Drézil brandit ses Dés, sous les yeux estomaqués des deux gardiens.
– Des Dés ?
– Il a des Dés.
– Etranger, crache le dire-vrai. A quoi servent ces Dés ?
Le vieillard dit en riant :
– Ils ne servent qu’à une chose, à coup de trois fois la jetée : ils reformulent les Possibles.
– Ceci n’est aucunement dans l’ordre des choses.
– Non, ceci n’est même pas croyable.
– Comment les Possibles peuvent-ils reformulés ?
– Reviendra-t-on en arrière, si d’aventures, tu venais à les lancer ?
– Exactement. La scène qui se déroulait revient à l’instant T décidé.
– Peut-on revenir dans le Lointain Arrière ?
– Non, non, point. La plus haute marge de manœuvre comprend un couple de deux fois huit minutes.
– Ah ! C’est fort peu.
– Fort peu, heureusement.
– De tels Dés, si plus longuets, pourraient mettre en péril l’ordre des choses.
– Etranger, si tu en uses, tâche de bien faire.
– Oui, c’est ta responsabilité d’Objecteur.
– Je prendrai garde à son usage, attentionné à les faire jouer au moment le plus opportun.
– As-tu un autre Objet à faire montre à notre vue ?
– N’est-il pas dans vos lois de faire monstration de vos Avoirs en parallèle ? demande Drézil.
– Il connaît nos lois, le requinois.
– Oui, il connaît nos lois.
Les gardiens s’exécutent et montrent chacun deux Objets. A bien y voir, malgré les grilles des deux fenêtres, le vieillard perçoit un couteau, une écharpe, une pelotte de fil et un écrou.
– Veux-tu, étranger, que nous t’annonçons les propriétés de nos Objets ?
– Non, point, je vous fais confiance en votre nom, que d’ailleurs j’aimerai connaître.
– Nous sommes Hêhhalem et …Lûsk.
– …Lûsk et Hêhhalem, ainsi votre nom est. Drézil est le mien, je vous en fais la redite. Sachez que de lointaines plaines je viens, pour vous voir.
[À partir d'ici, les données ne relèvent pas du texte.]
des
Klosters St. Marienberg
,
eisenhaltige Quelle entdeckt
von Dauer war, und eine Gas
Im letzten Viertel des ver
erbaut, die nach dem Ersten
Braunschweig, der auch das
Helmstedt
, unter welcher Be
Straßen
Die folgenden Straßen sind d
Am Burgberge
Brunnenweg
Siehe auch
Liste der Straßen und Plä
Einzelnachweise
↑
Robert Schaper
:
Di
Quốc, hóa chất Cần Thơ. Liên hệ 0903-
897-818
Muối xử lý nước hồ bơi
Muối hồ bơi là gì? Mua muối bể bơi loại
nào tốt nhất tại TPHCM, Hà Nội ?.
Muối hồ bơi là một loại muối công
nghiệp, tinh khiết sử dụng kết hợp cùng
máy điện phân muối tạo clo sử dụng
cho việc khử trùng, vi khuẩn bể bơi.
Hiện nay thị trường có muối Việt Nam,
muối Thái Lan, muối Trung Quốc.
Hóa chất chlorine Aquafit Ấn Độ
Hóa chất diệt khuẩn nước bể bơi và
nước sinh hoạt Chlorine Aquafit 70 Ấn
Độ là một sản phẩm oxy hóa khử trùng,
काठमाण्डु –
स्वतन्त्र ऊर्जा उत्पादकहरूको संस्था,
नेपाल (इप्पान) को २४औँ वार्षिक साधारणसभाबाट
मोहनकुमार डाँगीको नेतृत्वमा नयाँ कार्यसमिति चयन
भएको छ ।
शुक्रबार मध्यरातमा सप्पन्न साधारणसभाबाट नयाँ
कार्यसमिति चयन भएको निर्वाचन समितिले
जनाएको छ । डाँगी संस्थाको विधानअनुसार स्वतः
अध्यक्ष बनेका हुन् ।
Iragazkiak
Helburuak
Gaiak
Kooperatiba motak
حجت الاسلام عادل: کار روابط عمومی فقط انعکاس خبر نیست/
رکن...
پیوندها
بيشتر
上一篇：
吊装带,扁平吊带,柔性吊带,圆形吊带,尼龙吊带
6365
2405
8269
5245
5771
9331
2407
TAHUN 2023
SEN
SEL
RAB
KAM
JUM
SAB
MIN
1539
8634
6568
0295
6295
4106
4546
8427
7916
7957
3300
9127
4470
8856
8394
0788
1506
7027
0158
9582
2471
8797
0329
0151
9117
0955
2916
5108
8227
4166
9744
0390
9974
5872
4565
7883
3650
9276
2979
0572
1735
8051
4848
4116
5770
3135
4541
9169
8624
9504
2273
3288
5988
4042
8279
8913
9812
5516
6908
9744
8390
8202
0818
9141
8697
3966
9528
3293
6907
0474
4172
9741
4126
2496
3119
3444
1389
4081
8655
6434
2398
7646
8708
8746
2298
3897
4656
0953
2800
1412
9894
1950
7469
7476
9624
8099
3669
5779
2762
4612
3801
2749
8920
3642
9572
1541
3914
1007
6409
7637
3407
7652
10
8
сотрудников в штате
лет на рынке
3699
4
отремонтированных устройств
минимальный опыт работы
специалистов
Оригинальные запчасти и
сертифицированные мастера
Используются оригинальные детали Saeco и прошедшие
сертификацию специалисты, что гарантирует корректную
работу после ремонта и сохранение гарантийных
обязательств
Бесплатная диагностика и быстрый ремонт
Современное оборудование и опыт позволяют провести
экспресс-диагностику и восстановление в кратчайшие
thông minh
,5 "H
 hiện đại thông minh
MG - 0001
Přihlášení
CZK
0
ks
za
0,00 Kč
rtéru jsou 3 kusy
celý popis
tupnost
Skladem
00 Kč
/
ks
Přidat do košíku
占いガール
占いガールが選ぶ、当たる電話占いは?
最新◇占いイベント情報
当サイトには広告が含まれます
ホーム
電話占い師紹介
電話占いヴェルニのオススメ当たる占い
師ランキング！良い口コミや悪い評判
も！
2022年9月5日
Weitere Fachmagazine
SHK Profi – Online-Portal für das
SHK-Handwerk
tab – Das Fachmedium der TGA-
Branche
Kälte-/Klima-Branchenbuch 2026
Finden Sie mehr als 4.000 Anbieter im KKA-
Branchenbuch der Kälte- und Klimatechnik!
– Que veux-tu, Drézil l’Etranger ? Que viens-tu faire entre nos murs ? Quel est ton dessein, vieil homme fatigué ?
– Fatigué je suis, il est bien vu de votre œil de le dire en somme.
Le vieillard se tait. La Coiffe lui sussurre :
– Prends garde à tes paroles, car tu sais bien pourquoi.
Les gardiens, voyant la bouche du Chapeau se mouvoir, regardent Drézil non sans consternation, pour lui adresser une nouvelle fois la parole :
– Quel est ce Chapeau en bouche doté, qui de lèvres bougent et que tu portes sur ton fief cérébral ?
– Il s’agit d’une Coiffe d’Auto-Réflexivité.
– A quelles propriétés correspond cet Objet ?
– Cet Objet me permet de me parler, à même ma Personne, en mon Soi le plus profond. Comprenez-vous ?
– Non, nous sommes devant un Quoi. Que te dit ton Chapeau ?
– Ceci ne me regarde qu’en nombre seul. Je suis unique témoin de ma Coiffe, car de celle-ci sont réfractées mes pensées. Elles ne peuvent et ne doivent être entendues. Non que délibérément je cherche à les cacher, seulement que ces dernières sont miennes. Je porte une Coiffe non pas pour les diffuser, mais pour en vivre – par réflexivité – le sens profond.
– Coiffe philosophique, si j’entends bien.
– Coiffe étrange, s’il en est. Je n’aimerais aucunement réfracter mes pensées. Déjà qu’elles tournent depuis des lustres en modalité boucle, à force de veiller.
– A votre tour, Gardiens, de me faire monstration d’un de vos Objets.
Les deux gardiens se regardent en hochant de la tête, et montrent leurs casques.
– Voici nos casques. Leurs propriétés sont doubles, car les deux casques fonctionnent ensemble.
– La première propriété est de nous enchaîner au portail.
– Bien triste propriété, s’il en est, rétorque le vieillard.
– Non, car il en va de la sûreté des Peuples Civiliziaques.
– Notre mission est d’importance toute, car sans nous…
– Sans vous…?
– Sans nous, les Etrangers viendront piller l’Hexagonisme et répanderaient le chaos.